8. Journalismus als Vorbild für das Storytelling in der B2B-Kommunikation
Gut erzählte Geschichten setzt auf wahre Begebenheiten, die für die Zielgruppe relevant sind. In dieser Hinsicht steht die Unternehmenskommunikation dem Journalismus bei der Themenfindung in nichts nach.
Auch bei der Umsetzung können sich Marketingverantwortliche von Redaktionen einiges abschauen:
Füllwörter streichen
Entferne überflüssige Wörter, die keinen Mehrwert bieten. Verzichte auf Ausdrücke wie „irgendwie“, „eigentlich“ oder das unpersönliche „man“. Sei vorsichtig mit Substantiven, die auf „-ung“, „-heit“ oder „-keit“ enden.
Sprachliche Vielfalt nutzen
Verwende passende Synonyme. Diese machen den Artikel lebendiger und interessanter. Aber Achtung: Wenn kein passendes Synonym zur Verfügung steht, ist eine Wortwiederholung besser als ein weniger zutreffender Begriff.
Klar und direkt formulieren
Aktive Formulierungen sind leichter verständlich. Vermeide darüber hinaus verschachtelte Satzstrukturen.
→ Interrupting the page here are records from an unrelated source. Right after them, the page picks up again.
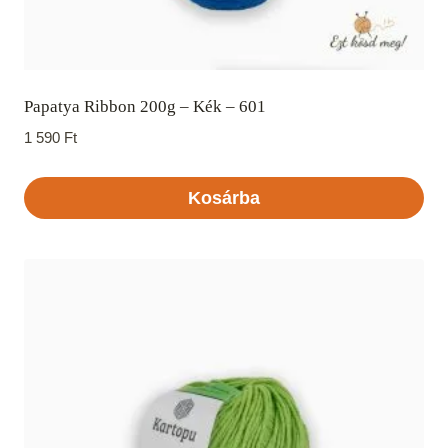
Papatya Ribbon 200g – Kék – 601
1 590
Ft
Kosárba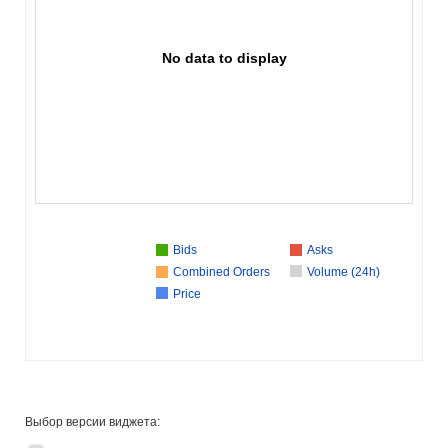
No data to display
Bids
Asks
Combined Orders
Volume (24h)
Price
Выбор версии виджета:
Lebendig und natürlich schreiben
Orientiere dich an gängigen Wörtern und versuche, komplizierte Fachbegriffe zu vermeiden. Sie unterstreichen nicht die Expertise eines Unternehmens, sondern führen zu unnötigen Fragezeichen beim Gegenüber.
Show. Don’t tell.
Die Formulierung „Unsere Lösung hebt dich eine Stufe höher“ bietet für Leserinnen und Leser keinen Mehrwert. Niemand kann sich darunter etwas vorstellen. Bei Adjektiven wie „schön“, „groß“ oder „extrem“ wiederum hat jede und jeder ein anderes Bild vor Augen.
Werde daher konkret. Beschreibe, wie ein Kunde von deiner Lösung konkret profitiert hat, und nenne Beispiele.
9. Visuelle Anker setzen
Anders als Text können Bilder schnell und ganzheitlich erfasst werden. Gute Fotos sind daher Eye-Catcher und ziehen in die Geschichte. Mehr noch: Sie helfen dem Gehirn, das Geschriebene mit Gesichtern und Orten zu verbinden.
Verzichte also möglichst auf Stock-Fotos. Sie verwirren häufig, weil sie nicht mit der Geschichte konsistent sind: Die handelnden Personen auf den Bildern sind andere als im Text. Und auch die Räumlichkeiten stimmen nicht mit dem Beschriebenen überein.
Noch schlimmer sind Symbolbilder. Bei ihnen muss unser Gehirn die Verknüpfung zum Text selbst herstellen, was eine zusätzliche Anstrengung mit sich bringt.
10. Informationen nicht vernachlässigen
Warum Storytelling? Weil es Emotionen weckt. Sie sorgen dafür, dass Marken im Gedächtnis bleiben, da Gefühle eher und länger im Kopf bleiben als Fakten.
Dennoch sollten B2B-Kampagnen nicht nur aus Geschichten bestehen. Es geht auch darum, Daten und Fakten zu vermitteln. Sie sind es, die am Ende Markenpräferenzen in tatsächliche Käufe umwandeln.
Empfohlen wird – ähnlich wie im B2C-Bereich – 46 Prozent des Budgets für den Markenaufbau und 54 Prozent für das Performance-Marketing zu verwenden.